In the data that follows, find the line with "- разработка интерфейса"; transcribe it, every later line up to the one with "- Булевы переменные (5 минут)", and that line as well, exactly and with no others.
------------------------------------------------
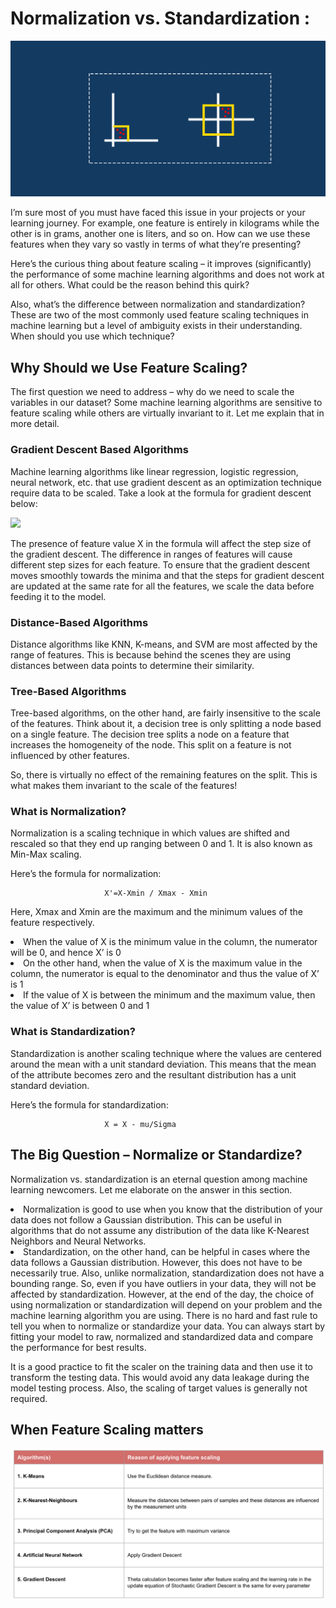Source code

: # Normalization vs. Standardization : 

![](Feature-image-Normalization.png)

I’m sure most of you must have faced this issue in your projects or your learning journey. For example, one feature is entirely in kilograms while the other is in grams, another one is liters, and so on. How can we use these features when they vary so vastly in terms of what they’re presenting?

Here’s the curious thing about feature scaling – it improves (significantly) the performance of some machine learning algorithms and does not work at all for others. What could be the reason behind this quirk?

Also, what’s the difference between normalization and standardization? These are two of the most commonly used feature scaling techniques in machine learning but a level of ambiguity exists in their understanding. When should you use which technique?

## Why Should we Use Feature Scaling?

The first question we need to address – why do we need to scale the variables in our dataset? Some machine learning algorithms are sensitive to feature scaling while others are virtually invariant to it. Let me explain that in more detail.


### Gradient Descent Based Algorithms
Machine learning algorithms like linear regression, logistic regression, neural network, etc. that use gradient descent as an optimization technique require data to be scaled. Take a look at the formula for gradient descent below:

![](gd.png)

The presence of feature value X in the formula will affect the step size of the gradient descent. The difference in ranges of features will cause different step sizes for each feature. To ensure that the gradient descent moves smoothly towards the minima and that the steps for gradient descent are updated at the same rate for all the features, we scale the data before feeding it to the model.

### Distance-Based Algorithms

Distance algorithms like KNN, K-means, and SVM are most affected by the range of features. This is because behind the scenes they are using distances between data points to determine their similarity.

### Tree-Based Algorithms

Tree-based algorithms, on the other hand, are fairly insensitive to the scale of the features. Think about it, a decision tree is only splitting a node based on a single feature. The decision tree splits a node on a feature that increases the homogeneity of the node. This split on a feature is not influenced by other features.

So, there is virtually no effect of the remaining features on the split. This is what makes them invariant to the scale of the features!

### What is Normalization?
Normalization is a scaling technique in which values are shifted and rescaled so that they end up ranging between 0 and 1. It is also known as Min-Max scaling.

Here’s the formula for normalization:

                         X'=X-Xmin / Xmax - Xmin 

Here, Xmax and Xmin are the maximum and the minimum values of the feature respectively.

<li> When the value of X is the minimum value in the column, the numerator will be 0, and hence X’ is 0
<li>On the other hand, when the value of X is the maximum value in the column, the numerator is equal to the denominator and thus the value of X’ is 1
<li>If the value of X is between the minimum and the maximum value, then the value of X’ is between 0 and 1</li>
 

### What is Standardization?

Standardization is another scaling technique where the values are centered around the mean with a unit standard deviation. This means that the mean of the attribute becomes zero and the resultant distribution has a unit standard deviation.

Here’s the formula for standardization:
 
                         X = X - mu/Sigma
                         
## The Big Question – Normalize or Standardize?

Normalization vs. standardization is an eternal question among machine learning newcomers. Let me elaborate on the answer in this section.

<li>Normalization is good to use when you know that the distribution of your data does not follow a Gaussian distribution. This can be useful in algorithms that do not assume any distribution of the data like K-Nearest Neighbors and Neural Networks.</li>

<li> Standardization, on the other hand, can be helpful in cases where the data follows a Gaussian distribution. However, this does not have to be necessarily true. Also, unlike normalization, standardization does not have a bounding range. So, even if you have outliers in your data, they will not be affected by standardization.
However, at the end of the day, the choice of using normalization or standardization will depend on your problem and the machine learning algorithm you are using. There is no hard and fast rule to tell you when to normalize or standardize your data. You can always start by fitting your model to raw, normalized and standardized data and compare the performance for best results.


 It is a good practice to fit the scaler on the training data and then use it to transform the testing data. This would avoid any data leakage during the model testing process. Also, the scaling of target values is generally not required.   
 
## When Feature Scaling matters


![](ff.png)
------------------------------------------------
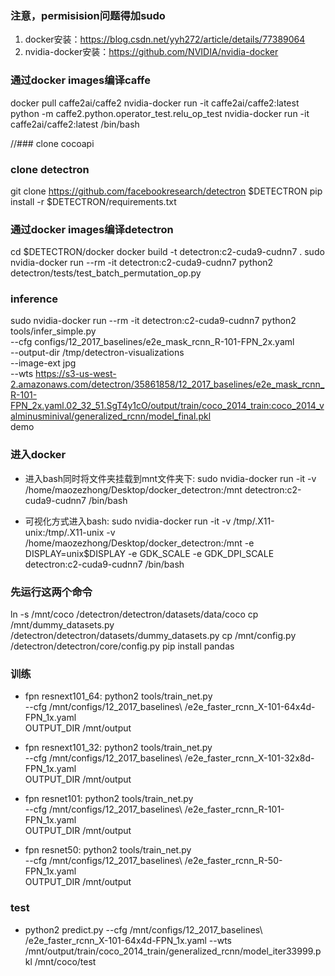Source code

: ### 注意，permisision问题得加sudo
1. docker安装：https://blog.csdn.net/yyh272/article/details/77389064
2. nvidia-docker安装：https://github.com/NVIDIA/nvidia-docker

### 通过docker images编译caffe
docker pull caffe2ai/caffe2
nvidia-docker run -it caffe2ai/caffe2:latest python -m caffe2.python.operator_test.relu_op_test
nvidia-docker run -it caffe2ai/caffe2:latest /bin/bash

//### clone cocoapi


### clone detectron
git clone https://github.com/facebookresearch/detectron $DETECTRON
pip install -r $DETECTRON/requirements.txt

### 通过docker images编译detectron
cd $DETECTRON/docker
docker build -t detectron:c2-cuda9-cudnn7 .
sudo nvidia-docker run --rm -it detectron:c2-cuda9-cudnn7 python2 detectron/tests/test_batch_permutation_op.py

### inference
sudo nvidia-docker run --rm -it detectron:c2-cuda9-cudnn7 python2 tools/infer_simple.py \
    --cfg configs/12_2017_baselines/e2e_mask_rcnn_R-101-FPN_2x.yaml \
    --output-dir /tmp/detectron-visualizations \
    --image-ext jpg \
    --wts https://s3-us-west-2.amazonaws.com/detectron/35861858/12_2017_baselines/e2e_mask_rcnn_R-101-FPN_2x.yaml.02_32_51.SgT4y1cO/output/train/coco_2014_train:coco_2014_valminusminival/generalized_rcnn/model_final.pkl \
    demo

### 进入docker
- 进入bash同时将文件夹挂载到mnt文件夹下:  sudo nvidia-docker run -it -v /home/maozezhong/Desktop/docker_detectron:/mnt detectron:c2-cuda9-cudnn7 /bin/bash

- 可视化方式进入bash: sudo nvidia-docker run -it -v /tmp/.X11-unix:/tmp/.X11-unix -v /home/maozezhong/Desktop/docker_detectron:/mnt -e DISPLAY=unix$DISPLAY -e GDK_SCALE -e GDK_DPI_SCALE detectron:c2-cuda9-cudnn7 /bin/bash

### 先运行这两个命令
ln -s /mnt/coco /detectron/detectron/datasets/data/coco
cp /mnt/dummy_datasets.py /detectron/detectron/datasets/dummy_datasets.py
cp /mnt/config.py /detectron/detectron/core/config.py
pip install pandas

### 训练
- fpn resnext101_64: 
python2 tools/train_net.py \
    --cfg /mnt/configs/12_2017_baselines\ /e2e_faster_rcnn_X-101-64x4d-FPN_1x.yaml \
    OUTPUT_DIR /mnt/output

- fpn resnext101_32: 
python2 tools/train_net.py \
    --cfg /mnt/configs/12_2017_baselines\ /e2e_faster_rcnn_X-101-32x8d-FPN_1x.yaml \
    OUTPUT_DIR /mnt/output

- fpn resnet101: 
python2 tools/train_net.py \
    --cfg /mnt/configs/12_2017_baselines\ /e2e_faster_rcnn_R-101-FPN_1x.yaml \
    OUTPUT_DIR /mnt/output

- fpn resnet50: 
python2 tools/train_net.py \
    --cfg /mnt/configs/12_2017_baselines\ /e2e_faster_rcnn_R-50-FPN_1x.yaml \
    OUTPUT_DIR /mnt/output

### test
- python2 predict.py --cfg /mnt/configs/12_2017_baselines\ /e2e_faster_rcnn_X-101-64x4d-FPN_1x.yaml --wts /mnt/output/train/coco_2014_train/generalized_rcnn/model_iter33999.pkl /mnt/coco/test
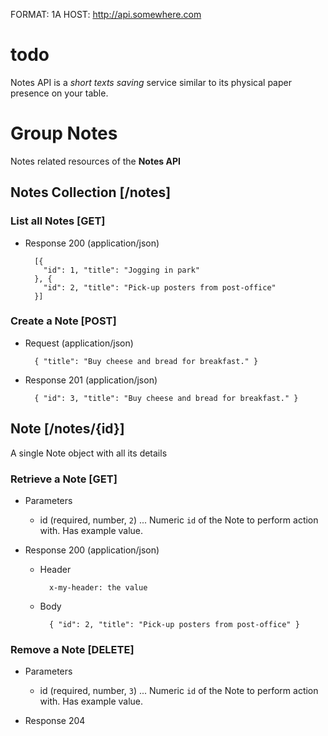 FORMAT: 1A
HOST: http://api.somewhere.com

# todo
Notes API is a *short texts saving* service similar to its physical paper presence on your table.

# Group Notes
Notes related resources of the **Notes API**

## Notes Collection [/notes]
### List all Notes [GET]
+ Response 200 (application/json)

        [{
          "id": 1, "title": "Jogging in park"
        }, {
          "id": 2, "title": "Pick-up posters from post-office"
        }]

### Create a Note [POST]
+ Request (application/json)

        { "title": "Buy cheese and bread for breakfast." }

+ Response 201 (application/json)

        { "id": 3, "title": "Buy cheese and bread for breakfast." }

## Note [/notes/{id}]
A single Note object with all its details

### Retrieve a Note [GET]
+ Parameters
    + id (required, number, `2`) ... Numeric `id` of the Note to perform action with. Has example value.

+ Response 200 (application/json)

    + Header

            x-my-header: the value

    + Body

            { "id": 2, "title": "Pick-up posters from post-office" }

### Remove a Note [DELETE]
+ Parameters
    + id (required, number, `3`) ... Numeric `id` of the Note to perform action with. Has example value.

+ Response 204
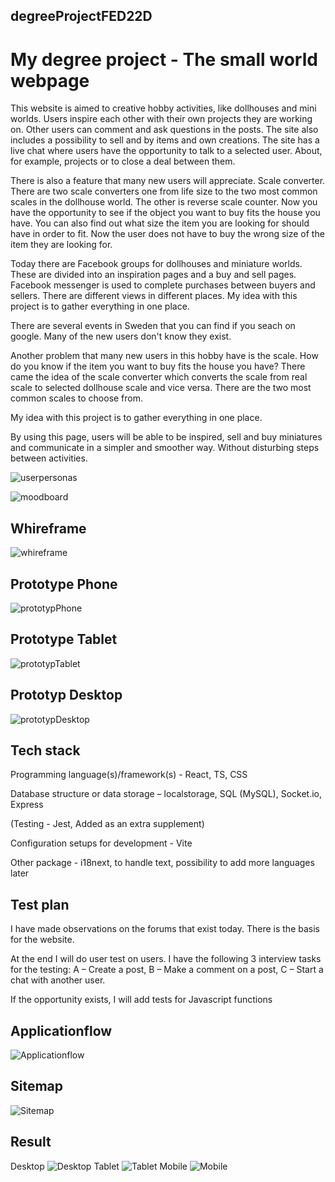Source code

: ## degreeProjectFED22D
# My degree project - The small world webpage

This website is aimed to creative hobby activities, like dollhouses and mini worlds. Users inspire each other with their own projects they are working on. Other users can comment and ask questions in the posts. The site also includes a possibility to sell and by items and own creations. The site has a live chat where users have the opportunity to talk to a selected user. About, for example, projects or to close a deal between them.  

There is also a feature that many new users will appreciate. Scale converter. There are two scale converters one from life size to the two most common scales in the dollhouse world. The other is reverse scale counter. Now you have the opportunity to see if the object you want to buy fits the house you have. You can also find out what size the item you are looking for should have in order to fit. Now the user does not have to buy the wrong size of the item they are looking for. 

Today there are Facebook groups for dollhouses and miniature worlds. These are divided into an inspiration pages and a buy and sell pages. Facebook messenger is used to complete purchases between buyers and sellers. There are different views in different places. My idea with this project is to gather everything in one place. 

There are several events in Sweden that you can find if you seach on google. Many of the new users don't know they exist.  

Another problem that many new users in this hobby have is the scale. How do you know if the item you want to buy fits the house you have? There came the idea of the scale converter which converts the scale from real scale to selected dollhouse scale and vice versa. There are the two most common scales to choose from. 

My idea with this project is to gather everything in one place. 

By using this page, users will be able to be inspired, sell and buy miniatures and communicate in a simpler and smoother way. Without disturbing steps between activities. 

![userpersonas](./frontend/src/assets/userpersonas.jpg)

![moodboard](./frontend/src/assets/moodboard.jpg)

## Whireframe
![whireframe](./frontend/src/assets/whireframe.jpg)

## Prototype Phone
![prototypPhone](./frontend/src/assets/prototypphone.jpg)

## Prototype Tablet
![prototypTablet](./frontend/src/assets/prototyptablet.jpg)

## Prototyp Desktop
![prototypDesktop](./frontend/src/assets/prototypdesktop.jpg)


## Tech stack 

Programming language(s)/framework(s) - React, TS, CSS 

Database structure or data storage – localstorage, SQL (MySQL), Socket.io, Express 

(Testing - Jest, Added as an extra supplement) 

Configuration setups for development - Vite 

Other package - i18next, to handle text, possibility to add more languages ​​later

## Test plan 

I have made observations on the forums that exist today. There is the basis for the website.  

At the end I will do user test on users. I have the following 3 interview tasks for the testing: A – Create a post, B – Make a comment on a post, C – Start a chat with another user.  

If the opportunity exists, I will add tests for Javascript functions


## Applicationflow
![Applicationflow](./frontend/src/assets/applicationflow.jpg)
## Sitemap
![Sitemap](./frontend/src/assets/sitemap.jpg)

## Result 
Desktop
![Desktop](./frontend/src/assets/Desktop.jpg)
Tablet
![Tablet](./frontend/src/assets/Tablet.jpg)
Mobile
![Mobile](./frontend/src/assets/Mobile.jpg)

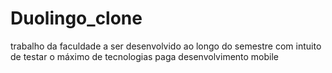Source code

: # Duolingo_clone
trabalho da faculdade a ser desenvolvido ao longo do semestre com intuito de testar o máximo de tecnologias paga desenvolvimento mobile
------------------------------------------------
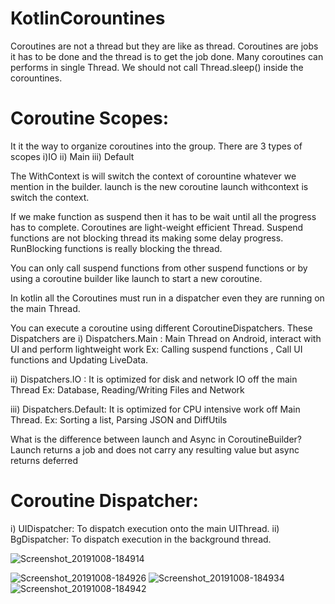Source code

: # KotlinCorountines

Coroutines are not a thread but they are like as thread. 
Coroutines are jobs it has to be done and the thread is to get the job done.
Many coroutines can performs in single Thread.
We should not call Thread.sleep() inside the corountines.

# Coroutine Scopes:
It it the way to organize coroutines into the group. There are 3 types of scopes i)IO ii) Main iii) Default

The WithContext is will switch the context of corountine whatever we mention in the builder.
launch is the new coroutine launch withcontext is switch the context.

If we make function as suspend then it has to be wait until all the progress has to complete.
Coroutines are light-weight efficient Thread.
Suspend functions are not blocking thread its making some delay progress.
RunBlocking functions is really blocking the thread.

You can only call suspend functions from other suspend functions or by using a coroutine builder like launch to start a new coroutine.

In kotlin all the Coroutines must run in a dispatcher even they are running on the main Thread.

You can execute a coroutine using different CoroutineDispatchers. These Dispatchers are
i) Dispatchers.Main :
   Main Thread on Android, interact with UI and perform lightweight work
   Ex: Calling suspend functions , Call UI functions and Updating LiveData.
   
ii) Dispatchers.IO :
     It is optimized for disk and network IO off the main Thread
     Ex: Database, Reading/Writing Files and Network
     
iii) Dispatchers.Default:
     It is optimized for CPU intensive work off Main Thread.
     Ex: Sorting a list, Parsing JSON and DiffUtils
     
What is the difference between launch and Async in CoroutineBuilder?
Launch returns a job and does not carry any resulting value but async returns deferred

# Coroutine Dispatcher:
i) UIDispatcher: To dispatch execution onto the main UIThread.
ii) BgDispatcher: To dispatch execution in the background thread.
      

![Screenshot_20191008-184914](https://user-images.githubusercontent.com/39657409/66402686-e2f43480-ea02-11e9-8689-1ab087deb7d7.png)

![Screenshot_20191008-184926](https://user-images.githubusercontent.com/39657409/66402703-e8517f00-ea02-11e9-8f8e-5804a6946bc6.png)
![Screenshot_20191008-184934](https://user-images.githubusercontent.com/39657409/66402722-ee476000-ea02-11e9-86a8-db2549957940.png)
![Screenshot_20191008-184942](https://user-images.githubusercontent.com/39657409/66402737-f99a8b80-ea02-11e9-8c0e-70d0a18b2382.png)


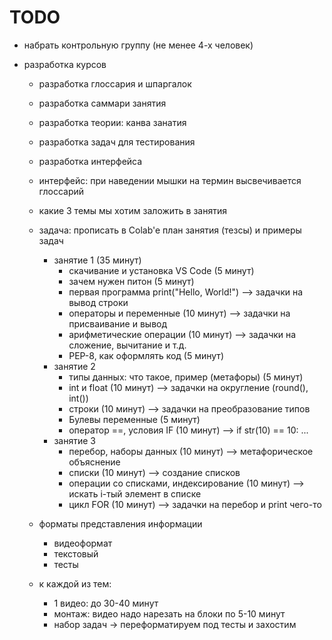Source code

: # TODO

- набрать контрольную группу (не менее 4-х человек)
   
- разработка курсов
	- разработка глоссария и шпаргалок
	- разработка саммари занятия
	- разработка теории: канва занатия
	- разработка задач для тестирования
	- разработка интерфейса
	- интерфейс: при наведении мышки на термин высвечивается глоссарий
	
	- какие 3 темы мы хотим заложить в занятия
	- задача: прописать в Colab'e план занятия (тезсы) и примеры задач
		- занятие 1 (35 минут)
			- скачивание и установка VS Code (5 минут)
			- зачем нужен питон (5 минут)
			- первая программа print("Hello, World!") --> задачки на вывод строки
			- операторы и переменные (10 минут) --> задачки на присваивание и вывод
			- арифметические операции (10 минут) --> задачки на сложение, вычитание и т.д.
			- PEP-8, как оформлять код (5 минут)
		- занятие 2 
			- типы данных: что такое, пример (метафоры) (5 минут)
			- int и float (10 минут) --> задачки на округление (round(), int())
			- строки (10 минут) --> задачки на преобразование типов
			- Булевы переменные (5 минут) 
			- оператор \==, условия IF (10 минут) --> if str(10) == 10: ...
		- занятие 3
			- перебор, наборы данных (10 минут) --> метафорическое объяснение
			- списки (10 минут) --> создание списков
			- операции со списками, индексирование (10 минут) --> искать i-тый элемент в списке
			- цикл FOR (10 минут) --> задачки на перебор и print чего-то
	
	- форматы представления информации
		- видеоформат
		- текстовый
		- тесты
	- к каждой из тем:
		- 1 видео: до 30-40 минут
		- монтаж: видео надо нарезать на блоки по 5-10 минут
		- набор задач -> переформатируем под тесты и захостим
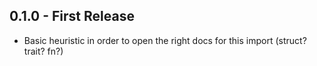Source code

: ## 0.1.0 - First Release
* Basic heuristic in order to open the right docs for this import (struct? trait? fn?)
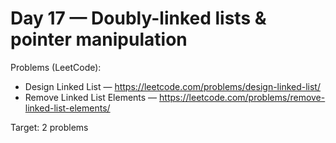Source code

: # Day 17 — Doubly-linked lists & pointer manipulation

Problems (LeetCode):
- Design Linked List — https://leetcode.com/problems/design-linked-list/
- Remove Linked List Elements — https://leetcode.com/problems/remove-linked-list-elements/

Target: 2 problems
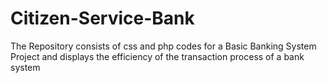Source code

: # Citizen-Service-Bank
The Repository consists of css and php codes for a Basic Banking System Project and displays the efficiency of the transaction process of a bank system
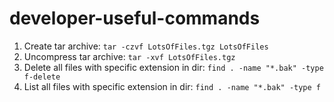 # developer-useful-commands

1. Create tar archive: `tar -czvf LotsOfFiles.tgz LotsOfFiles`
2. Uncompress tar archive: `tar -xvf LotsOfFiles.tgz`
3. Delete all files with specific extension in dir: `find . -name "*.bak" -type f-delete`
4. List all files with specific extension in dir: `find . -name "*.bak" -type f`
------------------------------------------------
RESPONSE TO THE TASK →
	- разработка интерфейса
	- интерфейс: при наведении мышки на термин высвечивается глоссарий
	
	- какие 3 темы мы хотим заложить в занятия
	- задача: прописать в Colab'e план занятия (тезсы) и примеры задач
		- занятие 1 (35 минут)
			- скачивание и установка VS Code (5 минут)
			- зачем нужен питон (5 минут)
			- первая программа print("Hello, World!") --> задачки на вывод строки
			- операторы и переменные (10 минут) --> задачки на присваивание и вывод
			- арифметические операции (10 минут) --> задачки на сложение, вычитание и т.д.
			- PEP-8, как оформлять код (5 минут)
		- занятие 2 
			- типы данных: что такое, пример (метафоры) (5 минут)
			- int и float (10 минут) --> задачки на округление (round(), int())
			- строки (10 минут) --> задачки на преобразование типов
			- Булевы переменные (5 минут) 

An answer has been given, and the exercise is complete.